[Python-Dev] PySet API

Wed Mar 22 03:31:13 CET 2006

[Barry]
> Is it your intent to push for more use of the abstract API instead of
> the concrete APIs for all of Python's C data structures?  Current API
> aside, are you advocating this approach for all new built-in types?
> Would you argue that Python 3.0's C API be stripped of everything but
> the abstract API and the bare essentials of the concrete API?

It's not up to me.  Perhaps someone else can chime-in about the philosophy
of how the C API is supposed to balance abstract and concrete APIs.

For concrete APIs, it does make sense to have methods for fine-grained
access to containers (for the O(1) ops that tend to appear inside loops).

I know that the more one uses the abstract API, the more likely the code
is going to be able to accept duck typed inputs.  Also, most things that
have tp_slots have a corresponding abstract method instead of tons
a concrete access points; hence, I would be supportive if you proposed a
PyObject_Clear(o) function (for calling tp_clear slots when they exist and
returning an error code when they don't).

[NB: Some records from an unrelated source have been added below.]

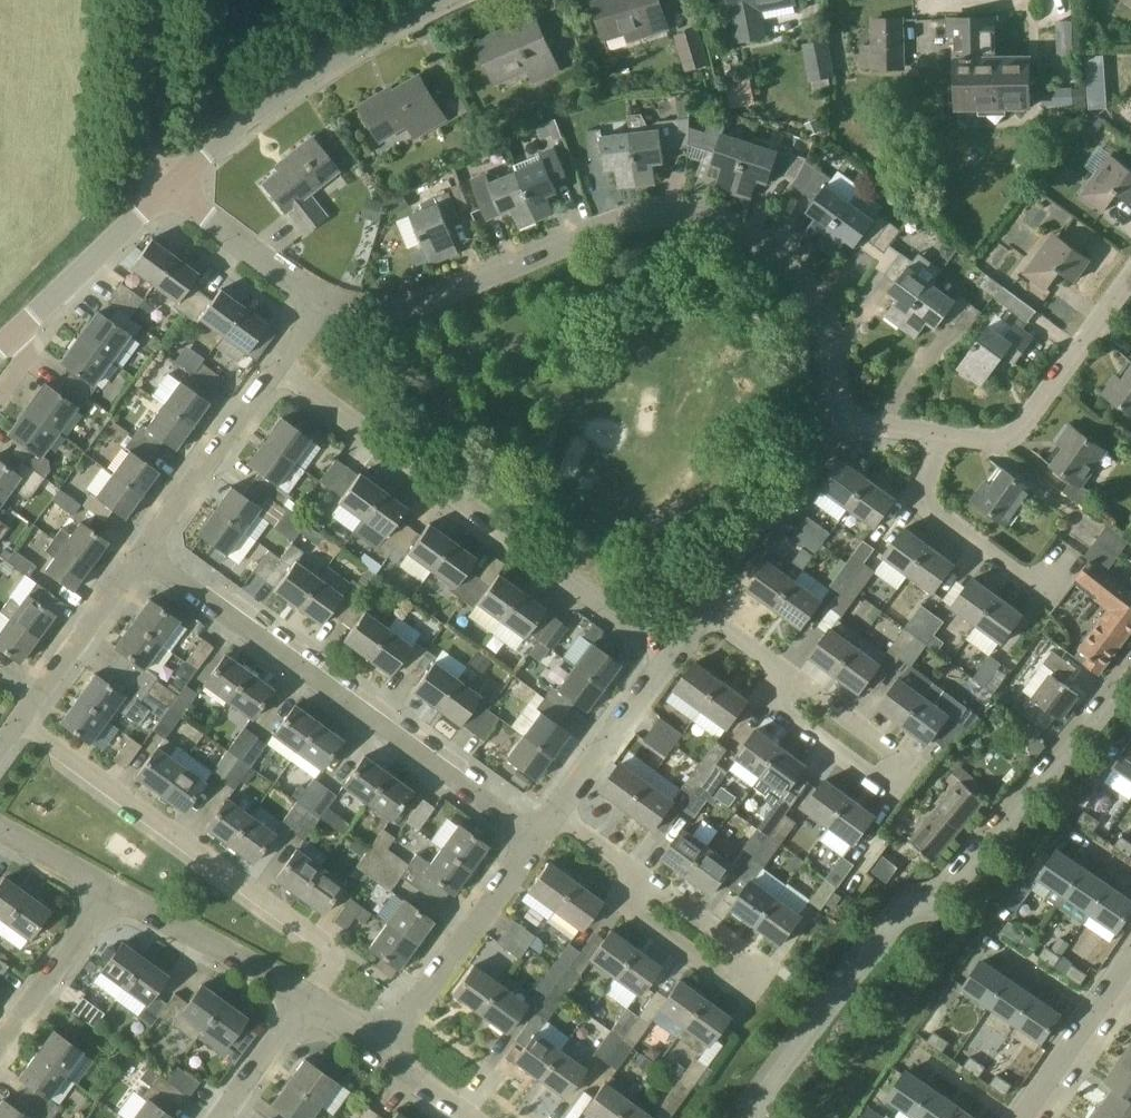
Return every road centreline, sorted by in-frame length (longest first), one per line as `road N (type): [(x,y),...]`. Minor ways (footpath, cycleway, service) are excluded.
road 1 (residential): [(832,419),(825,313),(802,270),(751,236),(682,216),(634,217),(452,293),(379,312),(325,302)]
road 2 (residential): [(758,1117),(766,1087),(889,930),(943,896),(1130,678)]
road 3 (residential): [(673,659),(280,367)]
road 4 (residential): [(533,833),(140,553)]
road 5 (residential): [(307,999),(336,952),(20,720)]
road 6 (tertiary): [(169,188),(258,111),(441,0)]
road 7 (residential): [(1130,274),(1009,440),(933,433)]
road 8 (residential): [(1070,558),(1041,595),(923,502),(933,433)]
road 9 (residential): [(769,961),(547,813)]
road 10 (residential): [(533,833),(385,1053)]
road 11 (residential): [(904,765),(705,611)]
road 12 (residential): [(140,553),(280,367)]
road 13 (residential): [(705,611),(809,469),(832,419)]
road 14 (residential): [(307,999),(115,894)]
road 15 (residential): [(20,720),(140,553)]
road 16 (tertiary): [(20,328),(169,188)]
road 17 (residential): [(673,659),(547,813)]
road 18 (track): [(169,188),(141,155),(154,0)]
road 19 (residential): [(325,302),(169,188)]
road 20 (residential): [(0,1049),(115,894)]
road 21 (residential): [(1024,1117),(1130,965)]
road 22 (residential): [(223,1117),(307,999)]
road 23 (residential): [(115,894),(0,830)]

For setobject.c, if I still have a say in the matter, my strong preference is to
keep the API minimal, expose fine-grained functions for efficiency, use
PyNumber methods for direct access to operator style set operations,
and use the abstract API for everything else.

Though you have a different world view about fat vs thin APIs and on
whether the C API should track the Python API, perhaps you can agree
with my reasoning in this case.  There is a semantic difference between
code like s+=t and s.update(t).  The former only works when t is a set
and the latter works for any iterable.  When the C code corresponds to
the Python code, that knowledge is kept intact and there is no confusion between
PyNumber_InPlaceAdd(s,t) vs PyObject_CallMethod(s, "update", "(O)", t).
I did not want to fill-up the C API with methods corresponding to every
named method in the Python API -- besides making the API unnecessarily fat,
IMO, it introduces ambiguity about whether PySet_Update would be the
set-only operation or the generator iteratable version.

With respect to clear(), I do not not want to further enshrine that method.
IMO, most uses of it are misguided and the code would be better-off allowing
the existing set to be decreffed away and using PySet_New() instead.
I realize that is a matter of taste, but it is a basic of API design that the
module author provide clues about how the module is intended to be used.

With respect to PySet_Next(), I do agree that it is both a bit faster and easier 
to use
than the iterator API.  That is more of a reflection of issues with the iterator 
API
than it is an indication that PySet_Next() would be worthwhile.

That being said, I stand by my rejection of that method.  For dictionaries, the
problems with the approach were some offset by the advantages of getting
a simultaneous key/value lookup and by direct access to the memory where the
value was stored.  Sets, of course, do not have these offseting benefits.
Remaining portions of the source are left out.